Wikki has a useful list of notable former programs through to the period when The Light Program put on a Kaftan [or tried to]. Some of these were popular with the young as well [eg Round The Horn]. Other, music based, regulars were "Trojan Horses" allowing exciting contemporary music to be heard even before September 67! EG "Pop Go The Beatles" 1963, Ticket To Ride 1965, Pick of the Pops 1955-67, Saturday Club [in particular 1957-69] and Top Gear [1964-75]. Not everything was separated out but the main new addition to Radio really was a celebrity, often greasy, DJ culture-John Peel excepted of course!

Some of us younger folks, looking at the Science as well as the social change [Amps. Early Wha Wha and effects panels, Radio Receivers TX's etc] had a lot of time for young Tony. Not the other one, Mr Benn who was the Post Master General at the time. Sadly, he lost all credibility with us when he led the charge against Pirate Radio [not that I was a great devotee] and then even changed the W T Act to outlaw speech modulated light transmissions. A design had been published in Practical Wireless for street to street comms, not broadcasting. [I think it used a headlight?]. Why the panic? Did they think it was the start of a Revolution? This seemed to be an oppressive and deliberate act against us delicate post-war "yoof".

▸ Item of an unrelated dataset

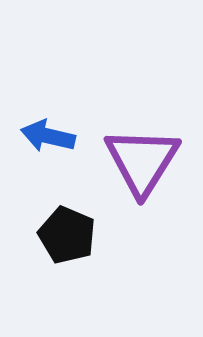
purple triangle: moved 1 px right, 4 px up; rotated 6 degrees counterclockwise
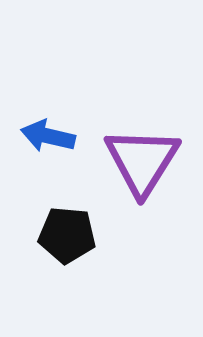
black pentagon: rotated 18 degrees counterclockwise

Just to reinforce my comment about Licensing in relation to costs circa 1967 and now in 2020 [Manifesto Post 34* again] I found this clipping, while looking for something else entirely last night- "Pensions at BBC to cost more than RADIO STATIONS" [extracts from the BBC in-house Ariel Magazine]. The Telegraph, 18/8/10

Dave W

Last edited by dave walsh; 2nd Aug 2020 at 3:17 pm.